Lethally irradiated recipient mice were transplanted with Eµ-MYC/Cas9 FLCs that had been transduced with a vector containing either a sgTfap4 (n = 8) or a sgControl (n = 6), and the pre-leukaemic pre-B cells from these recipient mice were analysed at 3 weeks post-transplantation by RNA-sequencing. Relative expression (RPKM—reads per kilobase million) of selected gene transcripts regulating apoptosis (A), cell cycling and proliferation (B), or master transcription factors and coordinators of B cell differentiation as well as Erg (C). Statistical significance *adj. p < 0.05, FDR < 0.05. D Spi1, SpiB, Ikzf1, Ikzf3 and Pax5 genomic loci coverage plots of anti-TFAP4 and anti-H3K27ac (a marker of accessible chromatin) binding in pre-leukaemic Eµ-MYC pro/pre-B cells. Y-axis represents counts per million (CPM), gene isoforms pictured, thick bar indicates exons, orange box highlights binding. Data accessed from GSE133514 [20]. E Proposed mechanism: in wild-type mice normal B cell development occurs, whereby pre-B cells differentiate into immature B cells expressing surface IgM. In Eµ-MYC transgenic mice, c-MYC is abnormally overexpressed in the B cell lineage causing excess proliferation of pro-B/pre-B cells and a partial block in their differentiation, thereby producing an abnormally expanded pool of pre-leukaemic pre-B cells and some sIg⁺ B cells.
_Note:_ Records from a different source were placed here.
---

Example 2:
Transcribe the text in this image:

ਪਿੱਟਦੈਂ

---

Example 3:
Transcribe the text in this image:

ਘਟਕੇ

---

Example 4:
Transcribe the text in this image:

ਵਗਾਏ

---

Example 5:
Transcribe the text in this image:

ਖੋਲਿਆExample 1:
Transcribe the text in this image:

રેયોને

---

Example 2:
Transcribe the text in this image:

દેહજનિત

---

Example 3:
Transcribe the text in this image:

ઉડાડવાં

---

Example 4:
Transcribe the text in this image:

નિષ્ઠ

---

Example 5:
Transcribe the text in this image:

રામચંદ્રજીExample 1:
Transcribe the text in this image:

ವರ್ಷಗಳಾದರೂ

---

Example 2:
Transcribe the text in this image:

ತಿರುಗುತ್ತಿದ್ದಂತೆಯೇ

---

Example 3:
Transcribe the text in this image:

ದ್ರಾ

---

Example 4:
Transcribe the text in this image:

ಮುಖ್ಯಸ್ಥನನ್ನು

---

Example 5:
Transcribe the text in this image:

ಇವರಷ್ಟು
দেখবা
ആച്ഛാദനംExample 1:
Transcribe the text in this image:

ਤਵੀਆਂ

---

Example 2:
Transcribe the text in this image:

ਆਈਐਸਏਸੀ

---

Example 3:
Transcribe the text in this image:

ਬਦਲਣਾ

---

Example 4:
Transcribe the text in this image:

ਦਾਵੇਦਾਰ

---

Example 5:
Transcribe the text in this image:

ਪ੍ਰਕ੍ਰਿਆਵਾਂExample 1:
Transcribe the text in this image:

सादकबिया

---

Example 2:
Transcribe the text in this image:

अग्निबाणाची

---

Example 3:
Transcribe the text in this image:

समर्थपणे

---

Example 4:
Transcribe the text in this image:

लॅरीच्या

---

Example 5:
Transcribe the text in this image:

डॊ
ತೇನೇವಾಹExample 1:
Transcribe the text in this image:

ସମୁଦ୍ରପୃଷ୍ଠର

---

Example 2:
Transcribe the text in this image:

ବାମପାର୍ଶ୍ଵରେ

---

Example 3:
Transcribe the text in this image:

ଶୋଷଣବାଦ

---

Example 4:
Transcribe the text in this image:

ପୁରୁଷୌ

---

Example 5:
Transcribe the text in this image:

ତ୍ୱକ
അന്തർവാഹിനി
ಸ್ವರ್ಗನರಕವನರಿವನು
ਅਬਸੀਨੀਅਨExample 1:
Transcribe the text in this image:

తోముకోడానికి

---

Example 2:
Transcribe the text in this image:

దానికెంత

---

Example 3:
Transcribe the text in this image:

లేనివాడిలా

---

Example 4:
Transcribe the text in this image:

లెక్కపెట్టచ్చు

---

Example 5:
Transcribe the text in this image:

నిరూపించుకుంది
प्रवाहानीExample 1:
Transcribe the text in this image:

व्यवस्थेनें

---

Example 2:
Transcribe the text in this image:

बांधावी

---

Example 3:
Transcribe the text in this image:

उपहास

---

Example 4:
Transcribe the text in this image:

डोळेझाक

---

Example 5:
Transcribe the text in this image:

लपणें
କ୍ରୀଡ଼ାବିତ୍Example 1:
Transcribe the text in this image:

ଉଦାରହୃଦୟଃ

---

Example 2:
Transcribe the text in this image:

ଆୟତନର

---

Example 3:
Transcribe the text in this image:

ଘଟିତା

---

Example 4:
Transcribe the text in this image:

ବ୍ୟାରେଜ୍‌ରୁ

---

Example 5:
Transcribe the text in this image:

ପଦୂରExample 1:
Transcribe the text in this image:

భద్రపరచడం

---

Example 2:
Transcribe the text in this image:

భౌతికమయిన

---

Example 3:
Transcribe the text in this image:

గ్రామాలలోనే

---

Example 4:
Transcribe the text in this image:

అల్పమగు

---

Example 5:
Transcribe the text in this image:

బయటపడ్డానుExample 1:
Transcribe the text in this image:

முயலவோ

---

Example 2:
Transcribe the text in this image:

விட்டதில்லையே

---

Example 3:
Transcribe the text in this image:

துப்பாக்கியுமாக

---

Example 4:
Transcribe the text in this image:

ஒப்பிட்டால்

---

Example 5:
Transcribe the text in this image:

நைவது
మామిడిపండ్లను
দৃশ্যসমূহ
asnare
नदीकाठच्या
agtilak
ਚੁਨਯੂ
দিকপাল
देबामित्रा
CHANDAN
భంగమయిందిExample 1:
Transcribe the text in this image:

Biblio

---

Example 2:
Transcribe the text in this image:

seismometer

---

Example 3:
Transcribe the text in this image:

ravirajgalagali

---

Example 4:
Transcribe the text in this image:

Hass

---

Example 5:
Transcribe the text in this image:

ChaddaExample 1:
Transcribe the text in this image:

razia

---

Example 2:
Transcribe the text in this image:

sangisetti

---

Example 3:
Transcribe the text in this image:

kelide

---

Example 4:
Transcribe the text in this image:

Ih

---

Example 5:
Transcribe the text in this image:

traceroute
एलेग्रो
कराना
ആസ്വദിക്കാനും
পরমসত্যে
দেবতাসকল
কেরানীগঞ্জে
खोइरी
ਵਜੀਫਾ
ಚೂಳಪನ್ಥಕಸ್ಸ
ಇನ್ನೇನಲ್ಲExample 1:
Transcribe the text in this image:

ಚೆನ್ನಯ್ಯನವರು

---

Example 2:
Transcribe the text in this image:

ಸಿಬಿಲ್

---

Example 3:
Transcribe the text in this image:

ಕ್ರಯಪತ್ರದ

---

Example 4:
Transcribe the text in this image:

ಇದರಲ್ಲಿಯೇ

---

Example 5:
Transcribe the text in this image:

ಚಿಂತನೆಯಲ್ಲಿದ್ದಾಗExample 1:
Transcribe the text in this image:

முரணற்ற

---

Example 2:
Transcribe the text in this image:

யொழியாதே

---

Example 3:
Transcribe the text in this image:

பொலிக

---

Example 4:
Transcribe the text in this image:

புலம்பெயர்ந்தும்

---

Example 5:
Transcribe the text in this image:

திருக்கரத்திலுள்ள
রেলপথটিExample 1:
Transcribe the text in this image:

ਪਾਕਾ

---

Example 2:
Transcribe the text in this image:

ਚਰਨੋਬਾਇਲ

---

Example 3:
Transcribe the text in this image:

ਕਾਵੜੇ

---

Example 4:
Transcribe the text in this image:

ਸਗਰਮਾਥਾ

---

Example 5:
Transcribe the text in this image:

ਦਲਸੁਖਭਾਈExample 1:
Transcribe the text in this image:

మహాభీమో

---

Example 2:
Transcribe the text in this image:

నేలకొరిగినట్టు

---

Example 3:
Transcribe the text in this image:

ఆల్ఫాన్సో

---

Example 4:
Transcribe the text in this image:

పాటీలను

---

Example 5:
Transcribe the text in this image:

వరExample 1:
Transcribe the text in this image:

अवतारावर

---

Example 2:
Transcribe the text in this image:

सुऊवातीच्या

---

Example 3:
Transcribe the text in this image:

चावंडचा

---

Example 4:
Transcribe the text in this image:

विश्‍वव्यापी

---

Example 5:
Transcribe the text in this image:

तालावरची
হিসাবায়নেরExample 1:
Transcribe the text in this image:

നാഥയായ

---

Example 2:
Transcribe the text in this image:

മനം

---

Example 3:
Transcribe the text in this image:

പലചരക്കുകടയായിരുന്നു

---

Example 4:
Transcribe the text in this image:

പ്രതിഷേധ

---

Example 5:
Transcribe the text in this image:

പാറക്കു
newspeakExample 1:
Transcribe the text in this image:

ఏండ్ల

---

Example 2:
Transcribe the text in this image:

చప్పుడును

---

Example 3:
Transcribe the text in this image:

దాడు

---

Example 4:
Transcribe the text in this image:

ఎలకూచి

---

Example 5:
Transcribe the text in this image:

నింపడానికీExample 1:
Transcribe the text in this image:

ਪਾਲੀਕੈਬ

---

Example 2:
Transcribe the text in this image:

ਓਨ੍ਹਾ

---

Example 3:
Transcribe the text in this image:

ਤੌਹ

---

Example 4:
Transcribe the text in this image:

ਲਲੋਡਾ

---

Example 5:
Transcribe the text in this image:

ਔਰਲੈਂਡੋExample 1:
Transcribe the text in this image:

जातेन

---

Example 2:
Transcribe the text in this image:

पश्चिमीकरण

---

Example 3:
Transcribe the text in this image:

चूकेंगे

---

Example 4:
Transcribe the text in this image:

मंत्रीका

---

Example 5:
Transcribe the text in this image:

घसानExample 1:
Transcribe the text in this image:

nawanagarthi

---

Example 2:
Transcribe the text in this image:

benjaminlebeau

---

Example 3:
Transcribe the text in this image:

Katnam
Some of these cells will acquire oncogenic mutations that can collaborate with c-MYC over-expression in neoplastic transformation and consequently give rise to pre-B or B cell lymphoma. The absence of TFAP4 in the Eµ-MYC setting results in an even larger pool of pre-leukaemic pre-B cells arising due to the further restriction of differentiation by downregulation of transcription factors that are critical for B cell differentiation. This even larger pool of highly proliferative pre-leukaemic pre-B cells is thus more likely to acquire additional mutations that drive transformation into malignant surface Ig⁻ pre-B cell lymphoma.